Data analysis was carried out in a Matlab program developed by Lidke and colleagues.[51, 53] Traditionally in single molecule localization microscopy, the intensity profile of a single emitter was fitted to a 2D-gaussian profile by nonlinear least-squares (NLLS) regression to find the centroid (x,y) of the emitter and the widths of the Gaussian distribution σx and σy. MLE takes the finite camera pixel size, background fluorescence and camera read out noise into consideration, and provides a better estimate of position. A set of parameters are returned through MLE localization including the object position, the intensity and the background count rate. The Cramér-Rao Lower Bound (CRLB) gives the uncertainty of these fitted parameters. The single molecule candidates were identified by applying an intensity threshold filter. Then 7×7 pixel sub-regions including the identified regions were packaged and input to an iterative routine, based on a graphics processing unit (GPU), which allows for a parallelized processing approach and therefore real-time data analysis. The final super-resolution images were generated by adding bivariate 2-D Gaussian blobs at the location of the position estimates. Emitters identified as the same particle in subsequent frames were combined using a using a weighted average taking into account the localization precision in each frame. The sample chamber was mounted in a three-dimensional piezostage (Nano-LPS; Mad City Labs, Madison, WI) with a resolution along the xyz-axes of 0.2 nm. No significant sample movement was seen over the imaging time frame, as determined by an image overlay of reconstructions over time.

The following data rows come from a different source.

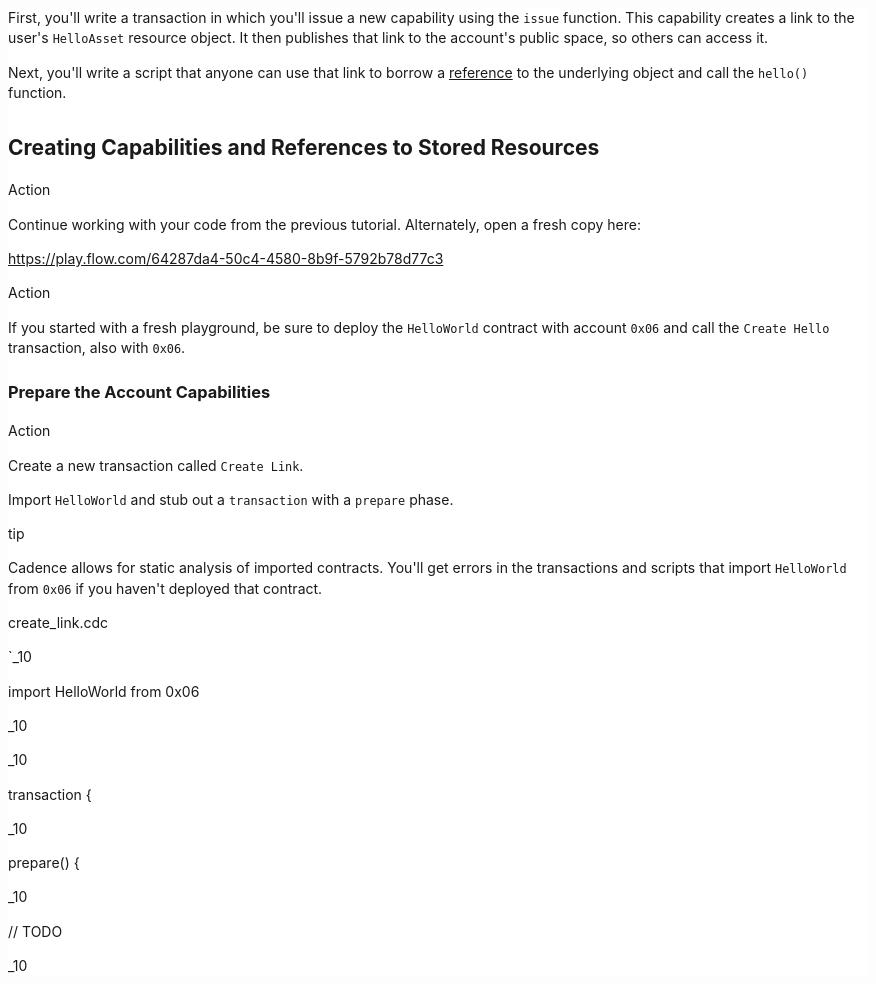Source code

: First, you'll write a transaction in which you'll issue a new capability using the `issue` function. This capability creates a link to the user's `HelloAsset` resource object. It then publishes that link to the account's public space, so others can access it.

Next, you'll write a script that anyone can use that link to borrow a [reference](/docs/language/references) to the underlying object and call the `hello()` function.

## Creating Capabilities and References to Stored Resources[​](#creating-capabilities-and-references-to-stored-resources "Direct link to Creating Capabilities and References to Stored Resources")

Action

Continue working with your code from the previous tutorial. Alternately, open a fresh copy here:

[<https://play.flow.com/64287da4-50c4-4580-8b9f-5792b78d77c3>](https://play.flow.com/64287da4-50c4-4580-8b9f-5792b78d77c3)

Action

If you started with a fresh playground, be sure to deploy the `HelloWorld` contract with account `0x06` and call the `Create Hello` transaction, also with `0x06`.

### Prepare the Account Capabilities[​](#prepare-the-account-capabilities "Direct link to Prepare the Account Capabilities")

Action

Create a new transaction called `Create Link`.

Import `HelloWorld` and stub out a `transaction` with a `prepare` phase.

tip

Cadence allows for static analysis of imported contracts. You'll get errors in the transactions and scripts that import `HelloWorld` from `0x06` if you haven't deployed that contract.

create\_link.cdc

`_10

import HelloWorld from 0x06

_10

_10

transaction {

_10

prepare() {

_10

// TODO

_10
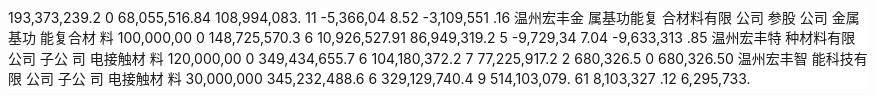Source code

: 193,373,239.2
0
68,055,516.84
108,994,083.
11
-5,366,04
8.52
-3,109,551
.16
温州宏丰金
属基功能复
合材料有限
公司
参股
公司
金属基功
能复合材
料
100,000,00
0
148,725,570.3
6
10,926,527.91
86,949,319.2
5
-9,729,34
7.04
-9,633,313
.85
温州宏丰特
种材料有限
公司
子公
司
电接触材
料
120,000,00
0
349,434,655.7
6
104,180,372.2
7
77,225,917.2
2
680,326.5
0
680,326.50
温州宏丰智
能科技有限
公司
子公
司
电接触材
料
30,000,000
345,232,488.6
6
329,129,740.4
9
514,103,079.
61
8,103,327
.12
6,295,733.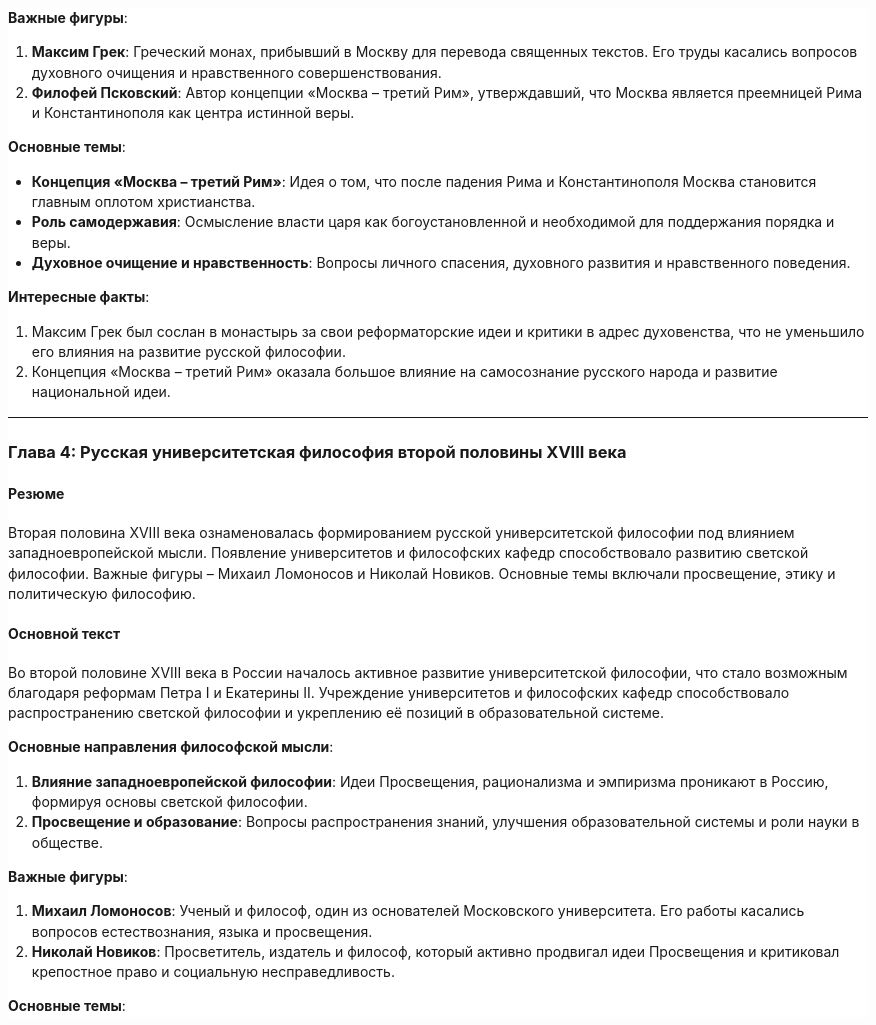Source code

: **Важные фигуры**:

1. **Максим Грек**: Греческий монах, прибывший в Москву для перевода священных текстов. Его труды касались вопросов духовного очищения и нравственного совершенствования.
2. **Филофей Псковский**: Автор концепции «Москва – третий Рим», утверждавший, что Москва является преемницей Рима и Константинополя как центра истинной веры.

**Основные темы**:

- **Концепция «Москва – третий Рим»**: Идея о том, что после падения Рима и Константинополя Москва становится главным оплотом христианства.
- **Роль самодержавия**: Осмысление власти царя как богоустановленной и необходимой для поддержания порядка и веры.
- **Духовное очищение и нравственность**: Вопросы личного спасения, духовного развития и нравственного поведения.

**Интересные факты**:

1. Максим Грек был сослан в монастырь за свои реформаторские идеи и критики в адрес духовенства, что не уменьшило его влияния на развитие русской философии.
2. Концепция «Москва – третий Рим» оказала большое влияние на самосознание русского народа и развитие национальной идеи.

---

### Глава 4: Русская университетская философия второй половины XVIII века

#### Резюме

Вторая половина XVIII века ознаменовалась формированием русской университетской философии под влиянием западноевропейской мысли. Появление университетов и философских кафедр способствовало развитию светской философии. Важные фигуры – Михаил Ломоносов и Николай Новиков. Основные темы включали просвещение, этику и политическую философию.

#### Основной текст

Во второй половине XVIII века в России началось активное развитие университетской философии, что стало возможным благодаря реформам Петра I и Екатерины II. Учреждение университетов и философских кафедр способствовало распространению светской философии и укреплению её позиций в образовательной системе.

**Основные направления философской мысли**:

1. **Влияние западноевропейской философии**: Идеи Просвещения, рационализма и эмпиризма проникают в Россию, формируя основы светской философии.
2. **Просвещение и образование**: Вопросы распространения знаний, улучшения образовательной системы и роли науки в обществе.

**Важные фигуры**:

1. **Михаил Ломоносов**: Ученый и философ, один из основателей Московского университета. Его работы касались вопросов естествознания, языка и просвещения.
2. **Николай Новиков**: Просветитель, издатель и философ, который активно продвигал идеи Просвещения и критиковал крепостное право и социальную несправедливость.

**Основные темы**:
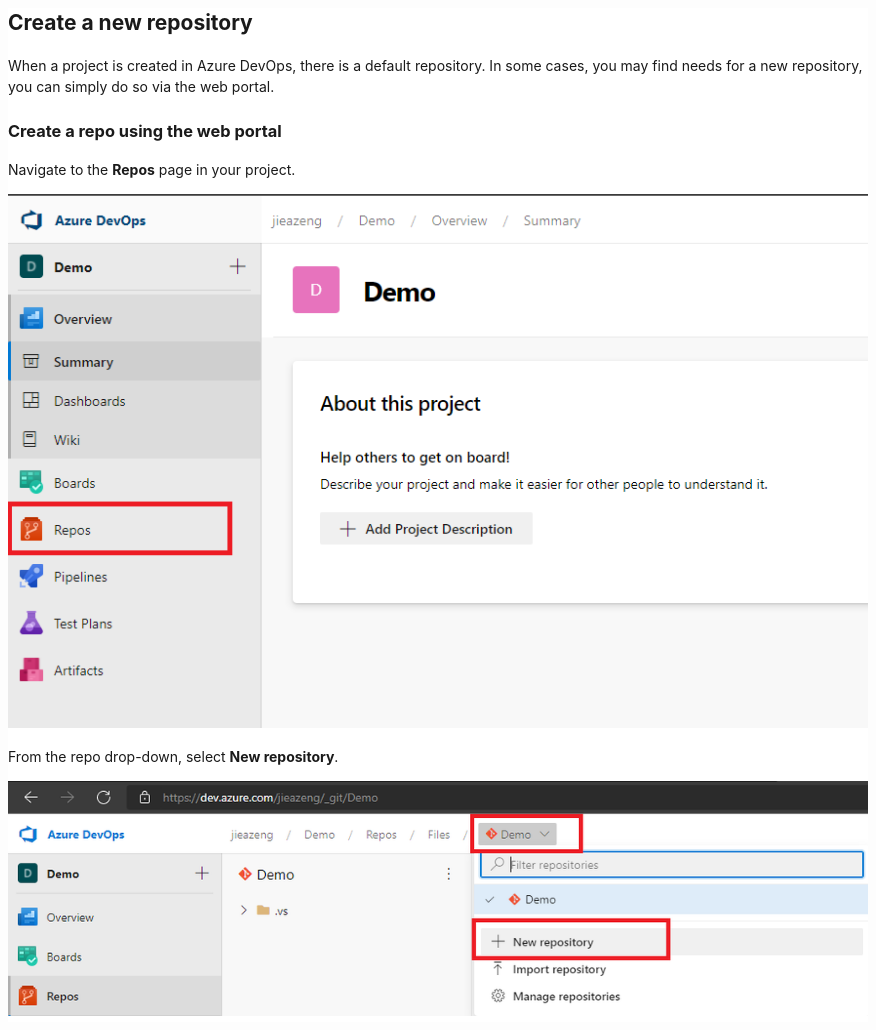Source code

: ## Create a new repository

When a project is created in Azure DevOps, there is a default repository. In some cases, you may find needs for a new repository, you can simply do so via the web portal.

### Create a repo using the web portal

Navigate to the **Repos** page in your project.

![newrepository](.attachments/git-basics/newrepository01.png)

From the repo drop-down, select **New repository**.

![newrepository](.attachments/git-basics/newrepository02.png)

To compare phalloidin low resolution images to F-BALM images, an iterative, gradient-based registration algorithm using the Matlab toolkit DIPimage (TU Delft) was used for image registration and overlay based on the final F-BALM image, and a sum projection of the corresponding phalloidin image.
This work was supported in part by grants from the National Institutes of Health and National Science Foundation. The authors would like to acknowledge the following grants for support of various aspects of this research: NIH R01GM100114 (DSL); NSF CAREER Award #0954836 (KAL); 1R01GM086237 (MPB); 8U54GM103529 (QY, CSG, DSL, KAL, MPB) and the New Mexico Spatiotemporal Modeling Center (P50GM0852673). SLS was additionally supported by NSMS IGERT fellowship. The authors would like to thank Dr. Heather Ward for useful discussions regarding phalloidin labeling in live cells.